● What you are asked to do
Express the material from the line with "What is the label" up to and including its last line as a JSON list of strings, one per line, leaving out blank lines and pictures.

● Source data

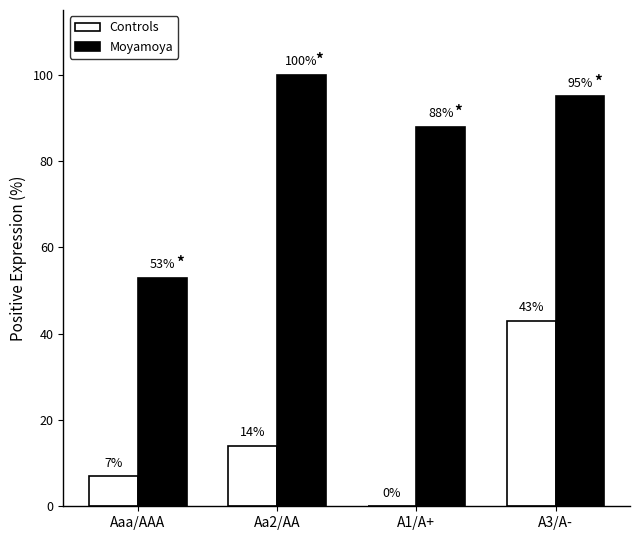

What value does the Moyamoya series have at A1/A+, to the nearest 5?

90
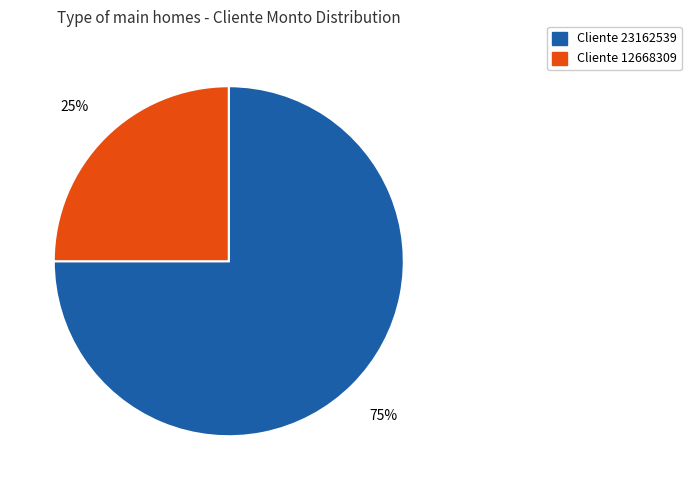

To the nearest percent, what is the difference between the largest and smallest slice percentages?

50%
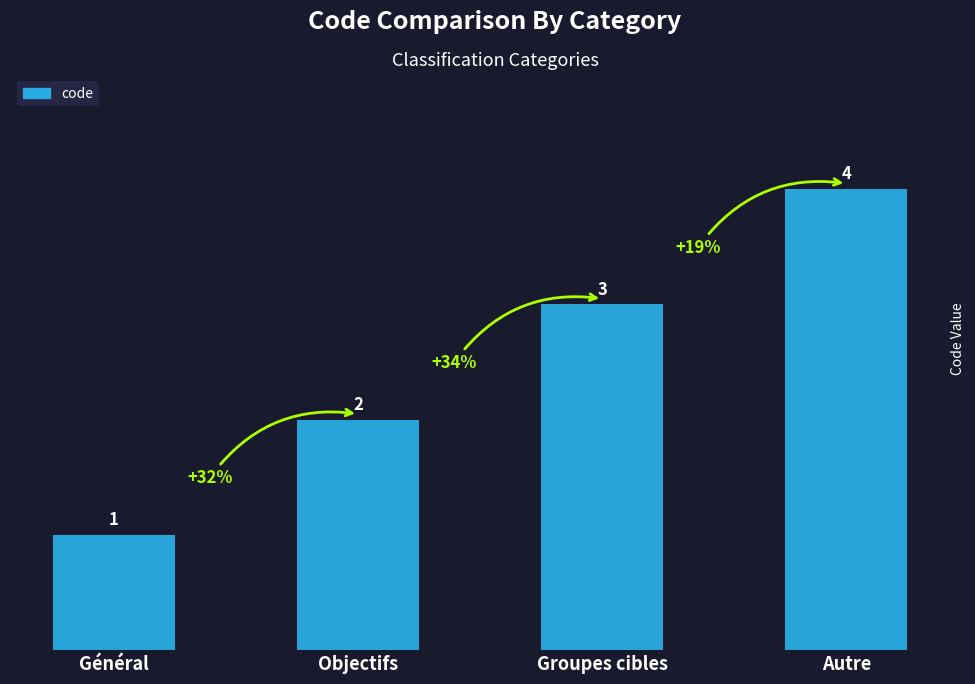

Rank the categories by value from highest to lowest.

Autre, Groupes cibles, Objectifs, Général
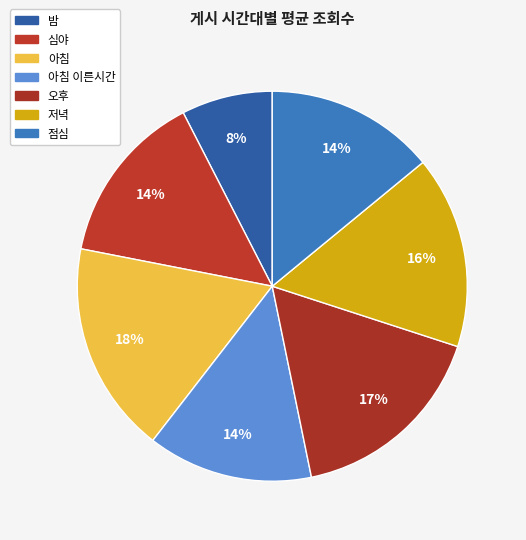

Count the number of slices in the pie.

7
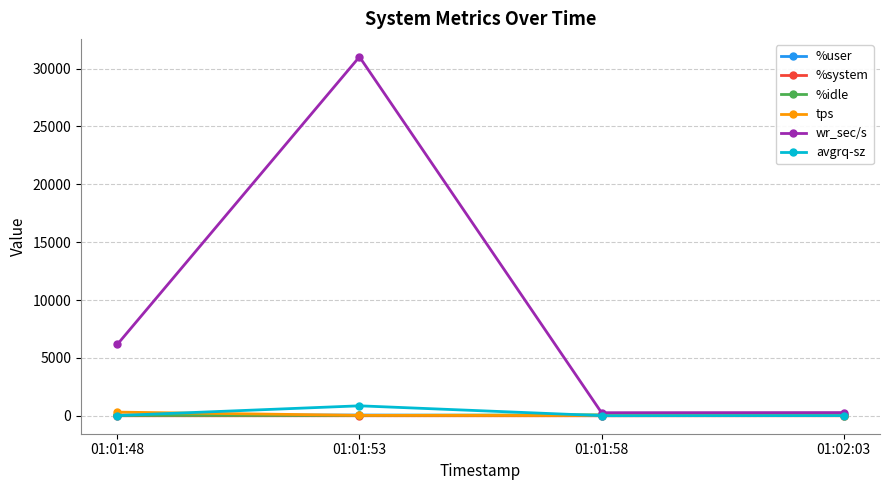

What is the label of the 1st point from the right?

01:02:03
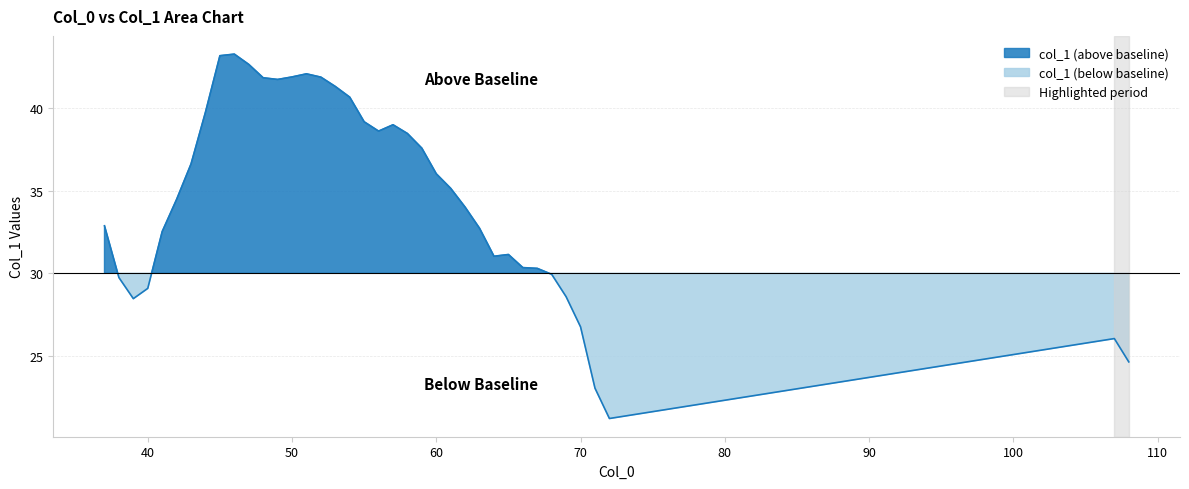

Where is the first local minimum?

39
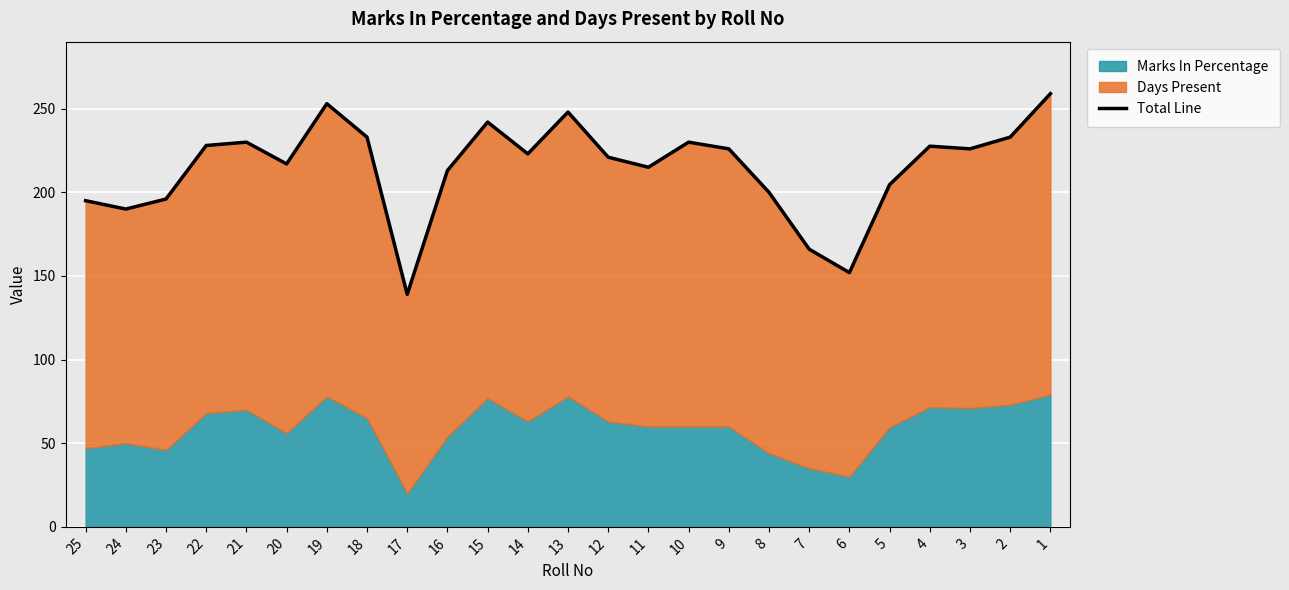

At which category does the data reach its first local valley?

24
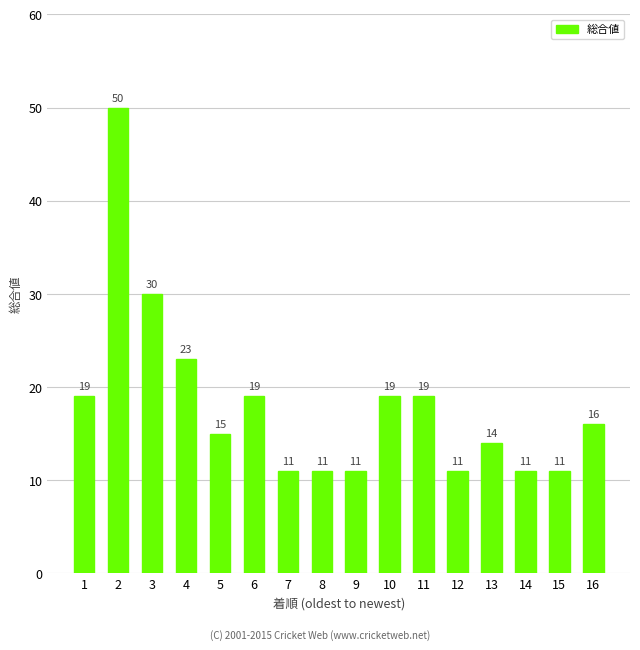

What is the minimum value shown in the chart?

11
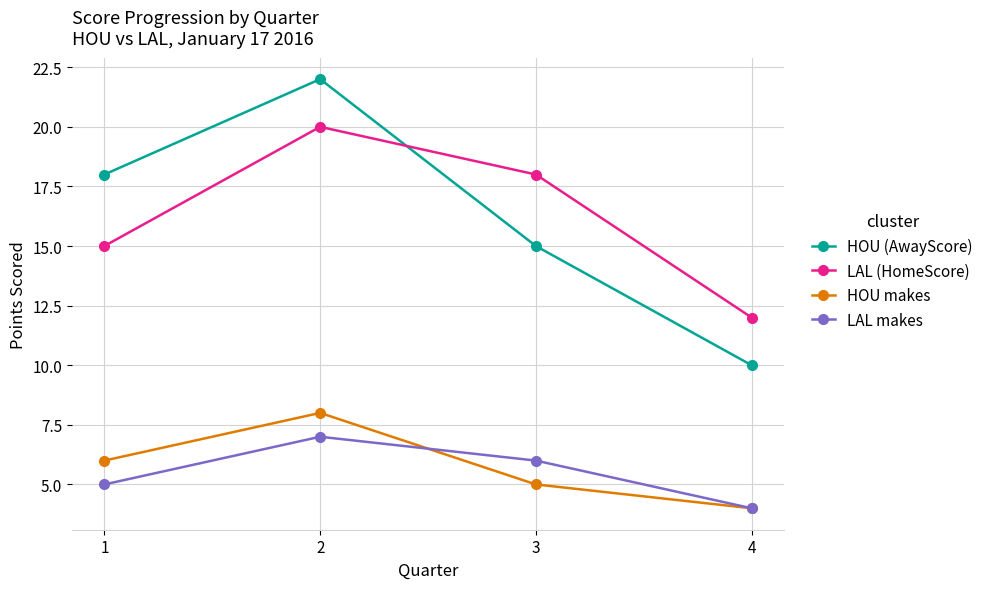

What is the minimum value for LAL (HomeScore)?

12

● Response box
[
  "What is the label of the 1st point from the right?",
  "01:02:03",
  "Where is the first local minimum?",
  "39",
  "At which category does the data reach its first local valley?",
  "24",
  "What is the minimum value shown in the chart?",
  "11",
  "What is the minimum value for LAL (HomeScore)?",
  "12"
]